Мережковский, который в своей известной книге о Лермонтове часто цитировал эти и близкие по смыслу лермонтовские строки, несколько прямолинейно связал их с мыслью, что автор запечатлел здесь память о собственном прабытии[590]. На самом же деле, как мы постоянно видим, подобная ностальгия по предсуществованию – унаследованная, среди прочего, от Виланда и Шиллера («Тайна воспоминаний», «Коварство и любовь») – общая черта всего русского романтизма, которой он наделяет своих героев при каждой возможности. Уже на самой поздней его стадии, в предсмертном сочинении «Напрасный дар», Елена Ган как бы резюмирует эту тему, проецируя ее на само творчество, причем с явной оглядкой на Лермонтова:
Быть может, добрый ангел, присутствующий при рождении людей, предвидит страдальческую участь некоторых из них, и, роняя слезу сострадания на эти бедные, еще невинные души, оставляет им память о светлых мирах, в которых они блаженствовали до временного изгнания своего на землю. И человек тот растет, сперва играет, потом трудится, терпит, плачет; в беспрерывной борьбе с людьми и судьбою, он проклял бы день своего рождения, быть может, посягнул бы на жизнь свою, – но живо в нем воспоминание, запечатленное слезою небожителя <…> он дает формы призракам своих воспоминаний, превращает в песни вздохи свои, и поет, творит и блаженствует в своем забвении – а люди, наслаждаясь его произведениями, с насмешкой называют силу, создавшую их – «мечтою»!..[591]
У Греча князь Кемский случайно познакомился с мудрым мистиком и натурфилософом, итальянцем Алимари, поразившим его воображение.
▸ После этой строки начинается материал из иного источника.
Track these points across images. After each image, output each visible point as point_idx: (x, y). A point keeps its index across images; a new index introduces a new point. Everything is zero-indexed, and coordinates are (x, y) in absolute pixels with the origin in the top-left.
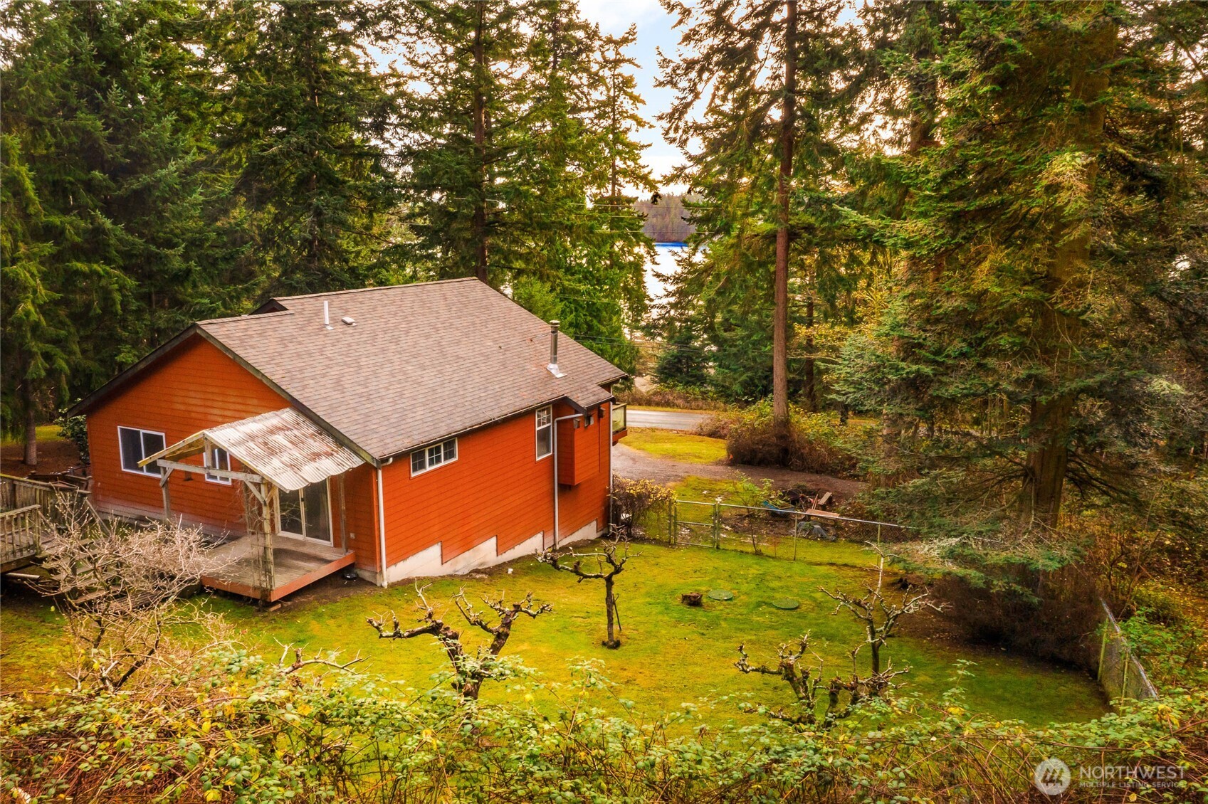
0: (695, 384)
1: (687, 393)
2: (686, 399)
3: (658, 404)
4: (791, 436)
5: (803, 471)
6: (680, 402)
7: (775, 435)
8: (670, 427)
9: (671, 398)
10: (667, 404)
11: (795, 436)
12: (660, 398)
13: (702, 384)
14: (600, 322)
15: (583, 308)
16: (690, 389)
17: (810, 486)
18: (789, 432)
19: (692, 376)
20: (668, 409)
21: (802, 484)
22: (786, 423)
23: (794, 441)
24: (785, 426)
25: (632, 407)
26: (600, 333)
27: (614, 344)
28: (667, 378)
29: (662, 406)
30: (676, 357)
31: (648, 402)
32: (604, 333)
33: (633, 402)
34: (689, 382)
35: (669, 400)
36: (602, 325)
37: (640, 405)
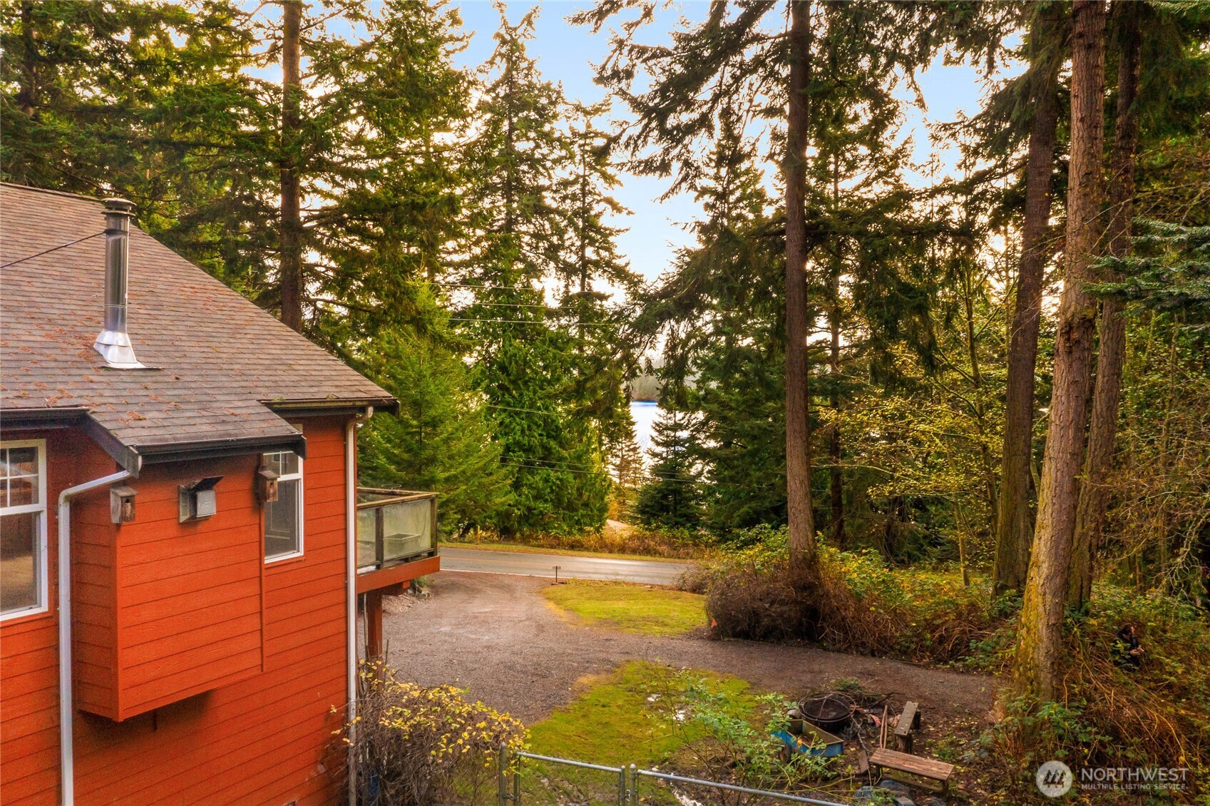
0: (683, 525)
1: (674, 536)
2: (671, 544)
3: (634, 551)
4: (821, 585)
5: (846, 651)
6: (664, 548)
7: (794, 584)
8: (646, 580)
9: (652, 543)
10: (648, 551)
11: (830, 586)
12: (637, 543)
13: (694, 527)
14: (561, 445)
15: (539, 426)
16: (676, 532)
17: (869, 687)
18: (818, 578)
19: (682, 516)
20: (649, 558)
21: (851, 680)
22: (811, 561)
23: (827, 594)
24: (809, 567)
25: (599, 555)
26: (561, 459)
27: (579, 473)
28: (649, 518)
29: (640, 554)
30: (660, 491)
31: (622, 549)
32: (566, 458)
33: (601, 548)
34: (677, 523)
35: (649, 546)
36: (564, 448)
37: (611, 552)
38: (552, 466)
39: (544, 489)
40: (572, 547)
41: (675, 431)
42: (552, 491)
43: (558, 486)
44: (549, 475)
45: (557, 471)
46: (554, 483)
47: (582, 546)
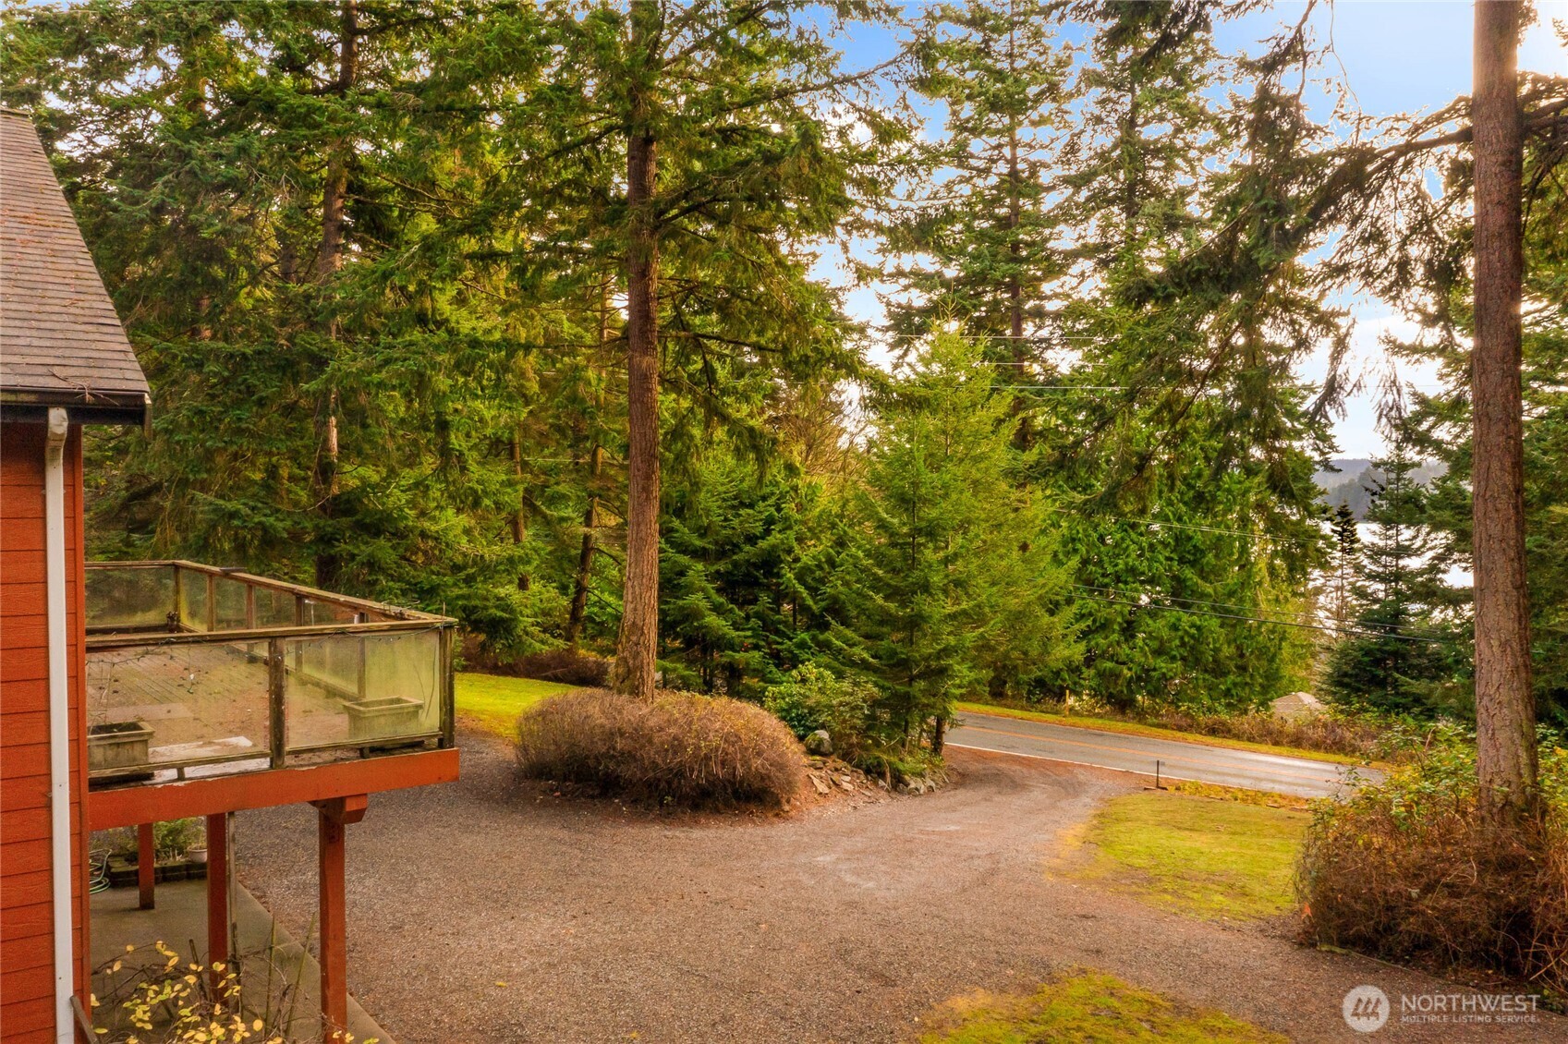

Этот персонаж «явился и исчез, как мечтание утреннее, как те лица, которые нам представляются иногда в сновидениях: человек нам знакомый, близкий, любезный, мы его помним, знаем, радуемся, что с ним свиделись, но, проснувшись, убеждаемся, что он дотоле существовал только в глубине души нашей; может быть, перенесен был ею из другого мира, в котором она обитала до переселения в нынешнее жилище?» («Черная женщина». Ч. 1, гл. 13; в процитированном пассаже ощутимо влияние Г. Шуберта).
Почему же сама память об этом другом мире обычно просыпается не наяву, а лишь при каких-то особых, порой чуть ли не экстремальных условиях? «Заметь, – объясняет этот феномен в «Блаженстве безумия» Антиох рассказчику, своему другу Леониду, – как искусно скрыта от нас прежняя жизнь наша, наша Urleben, а также и жизнь будущая. Если бы мы знали прежнее наше бытие – мы не могли бы существовать здесь, на бедной земле нашей: мы не остались бы на ней, если бы знали и понимали, что последует за земною жизнью!»
Между тем в чисто концептуальном плане отстаивать идею предсуществования русский романтик не мог – просто потому, что она противоречила любой конфессиональной, в частности православной, догматике, строго осуждавшей ее как ересь, измышленную Оригеном. Последний, в силу этого, да и некоторых других неортодоксальных своих взглядов, вообще выглядел не как Отец Церкви, а скорее как ее отчим. Естественно, что у Полевого Антиох, с энтузиазмом возглашающий принцип преэкзистенции, предпочитает возвести его непосредственно к дохристианским источникам: «Леонид! назови меня сумасшедшим, но Пифагор не ошибался: я верю его жизни до рождения».
Тем не менее именно христианская догматика несла косвенную ответственность за распространение этой веры, ибо мощным стимулом для нее оставалось само учение о боговоплощении (мы, конечно, не говорим тут о монофизитской и прочих ересях, его отвергавших). Последнее так или иначе инспирировало расширительные аналогии, например, в хлыстовстве (народные «христы») и смежных движениях, которые расцвели в Александровскую эпоху – достаточно напомнить хотя бы о секте Татариновой с ее верой во вселение Св. Духа. В эти преромантические и раннеромантические времена краеугольный догмат о воплощении соединился с установкой на imitatio Christi и пиетистским представлением о «внутреннем Христе», живущем в душе; а такое самоотождествление с Ним, в свою очередь, неизбежно наводило на мысль о преэкзистенции души.